Return each line of the entries that mentions the word "center".
EXCERPTED RECORDS: Begin
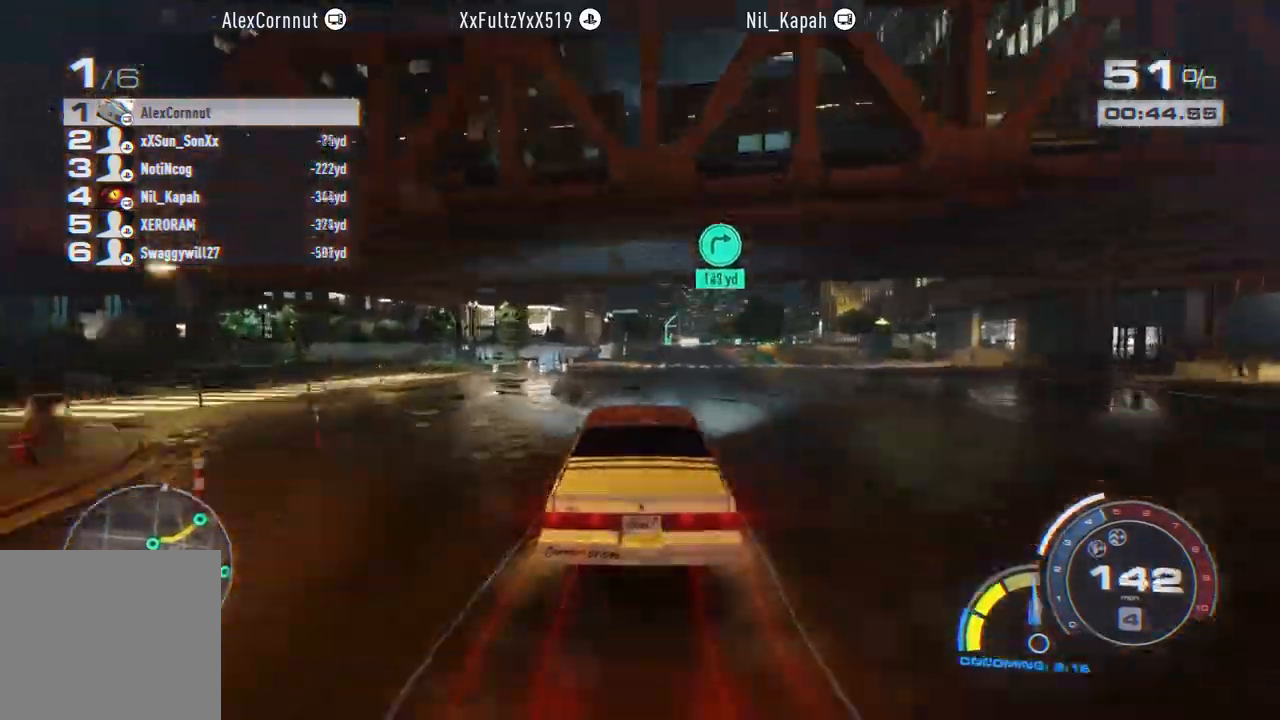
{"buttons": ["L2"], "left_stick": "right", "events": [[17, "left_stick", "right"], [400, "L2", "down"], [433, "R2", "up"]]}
EXCERPTED RECORDS: End
EXCERPTED RECORDS: Begin
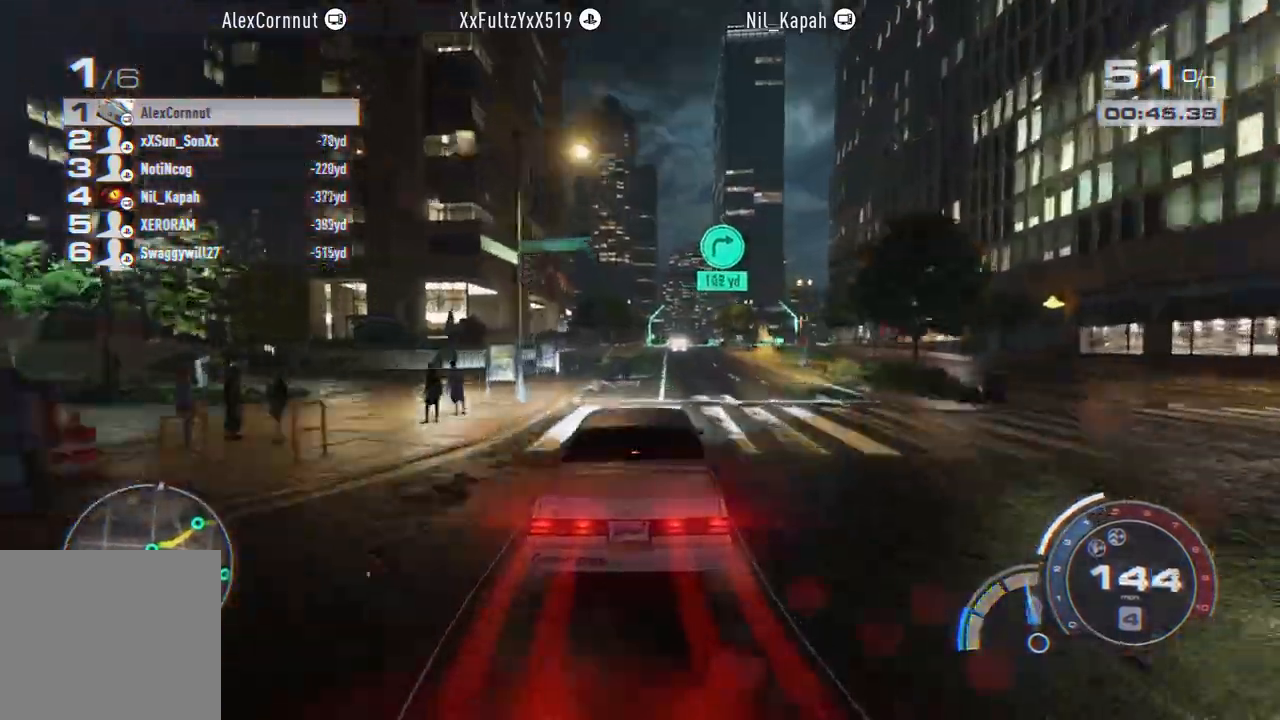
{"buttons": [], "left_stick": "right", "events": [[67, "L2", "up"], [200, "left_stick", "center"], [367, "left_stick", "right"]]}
EXCERPTED RECORDS: End
EXCERPTED RECORDS: Begin
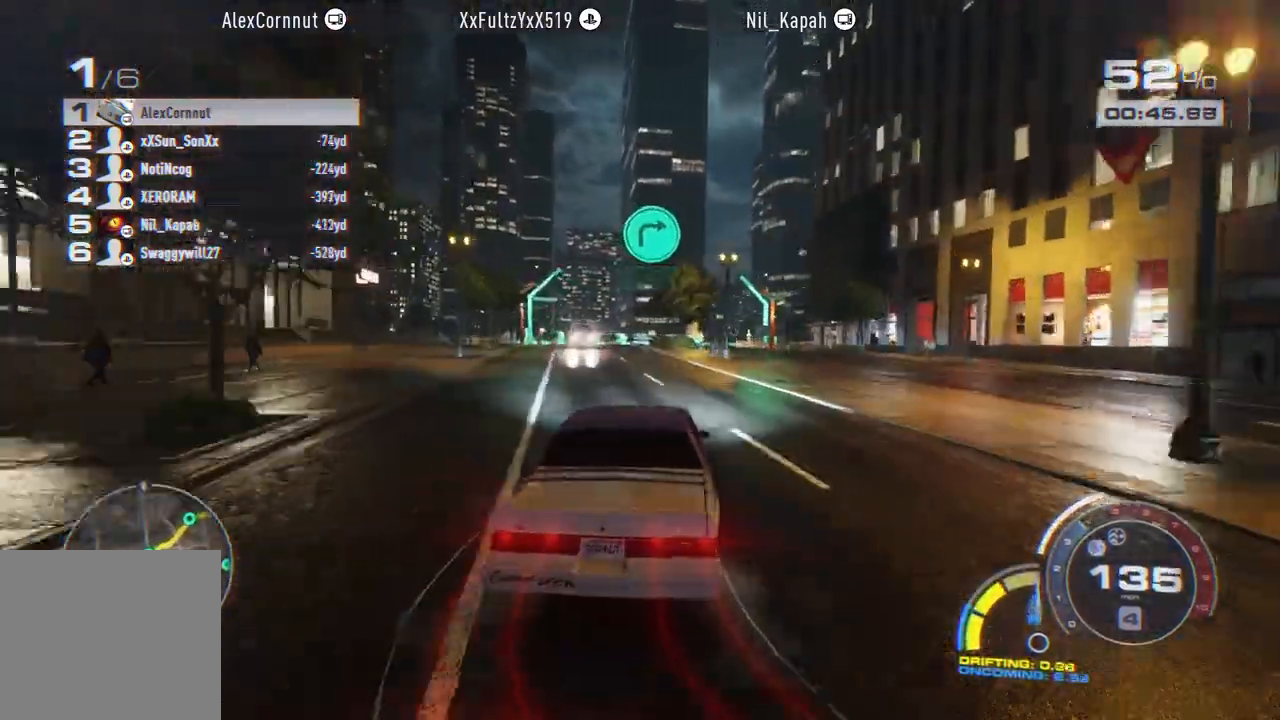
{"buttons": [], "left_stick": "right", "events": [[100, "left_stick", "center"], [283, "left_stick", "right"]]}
EXCERPTED RECORDS: End
**FINAL ANSWER**
{"buttons": [], "left_stick": "right", "events": [[67, "L2", "up"], [200, "left_stick", "center"], [367, "left_stick", "right"]]}
{"buttons": [], "left_stick": "right", "events": [[100, "left_stick", "center"], [283, "left_stick", "right"]]}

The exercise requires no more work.